● Data provided:
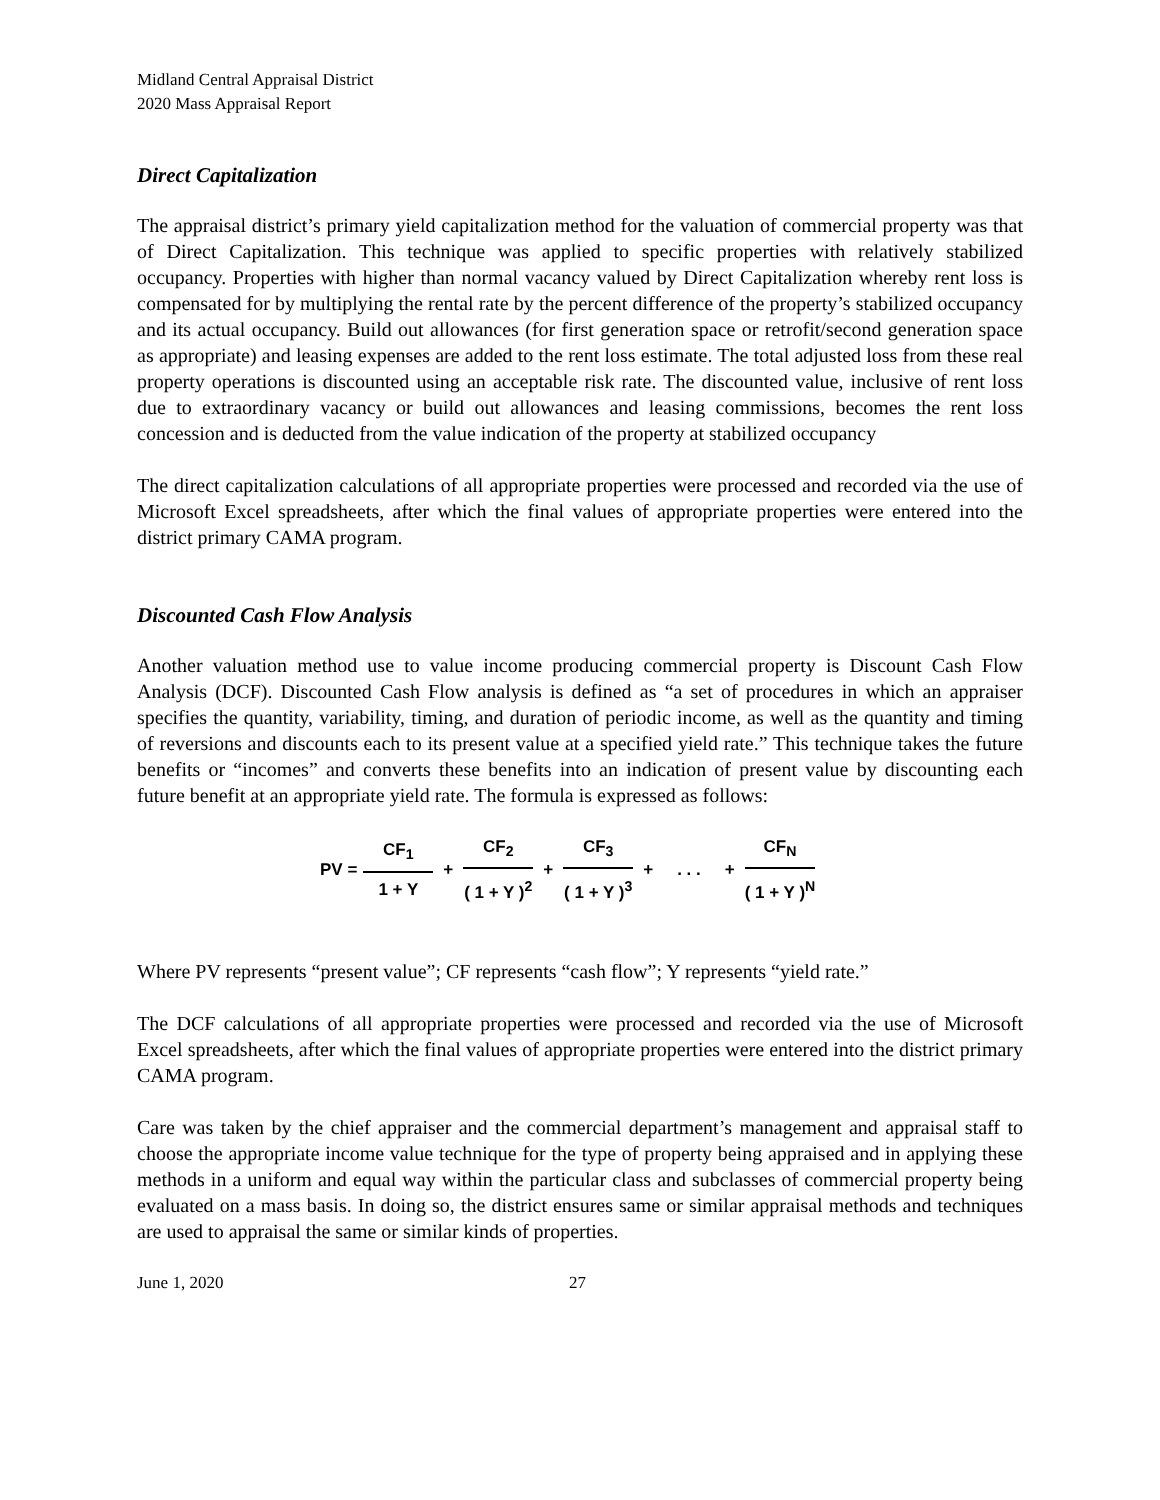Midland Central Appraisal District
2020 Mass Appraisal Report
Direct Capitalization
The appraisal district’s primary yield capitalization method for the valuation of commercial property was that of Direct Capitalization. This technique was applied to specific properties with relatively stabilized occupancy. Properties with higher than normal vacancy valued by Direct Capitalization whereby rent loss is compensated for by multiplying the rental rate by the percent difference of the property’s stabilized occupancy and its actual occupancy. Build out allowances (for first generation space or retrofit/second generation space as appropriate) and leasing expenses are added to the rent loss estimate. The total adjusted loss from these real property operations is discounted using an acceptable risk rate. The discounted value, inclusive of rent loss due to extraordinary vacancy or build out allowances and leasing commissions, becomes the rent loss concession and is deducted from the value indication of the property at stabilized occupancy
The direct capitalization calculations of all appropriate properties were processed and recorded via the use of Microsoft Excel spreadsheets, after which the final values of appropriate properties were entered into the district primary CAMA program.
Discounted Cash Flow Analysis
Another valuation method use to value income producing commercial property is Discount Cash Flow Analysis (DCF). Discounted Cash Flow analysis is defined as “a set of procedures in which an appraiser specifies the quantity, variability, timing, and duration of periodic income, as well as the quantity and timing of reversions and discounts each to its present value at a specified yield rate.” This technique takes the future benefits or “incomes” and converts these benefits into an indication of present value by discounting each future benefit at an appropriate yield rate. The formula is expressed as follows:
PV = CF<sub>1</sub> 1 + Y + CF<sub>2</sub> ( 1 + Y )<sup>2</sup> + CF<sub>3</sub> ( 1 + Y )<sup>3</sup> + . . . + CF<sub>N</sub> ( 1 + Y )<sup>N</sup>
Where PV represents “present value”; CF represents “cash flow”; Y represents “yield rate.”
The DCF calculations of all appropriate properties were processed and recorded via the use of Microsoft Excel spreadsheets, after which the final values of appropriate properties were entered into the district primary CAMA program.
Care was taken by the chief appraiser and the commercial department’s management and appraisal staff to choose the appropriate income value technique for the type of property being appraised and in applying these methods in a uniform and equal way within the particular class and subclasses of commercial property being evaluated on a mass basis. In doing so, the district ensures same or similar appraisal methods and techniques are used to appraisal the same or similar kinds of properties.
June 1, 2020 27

● What you are asked to do: Output the lines above between the one holding "PV = CF<sub>1</sub>" and the one holding "The DCF calculations", inclusive, with nothing before or after them.

● Response box:
PV = CF<sub>1</sub> 1 + Y + CF<sub>2</sub> ( 1 + Y )<sup>2</sup> + CF<sub>3</sub> ( 1 + Y )<sup>3</sup> + . . . + CF<sub>N</sub> ( 1 + Y )<sup>N</sup>
Where PV represents “present value”; CF represents “cash flow”; Y represents “yield rate.”
The DCF calculations of all appropriate properties were processed and recorded via the use of Microsoft Excel spreadsheets, after which the final values of appropriate properties were entered into the district primary CAMA program.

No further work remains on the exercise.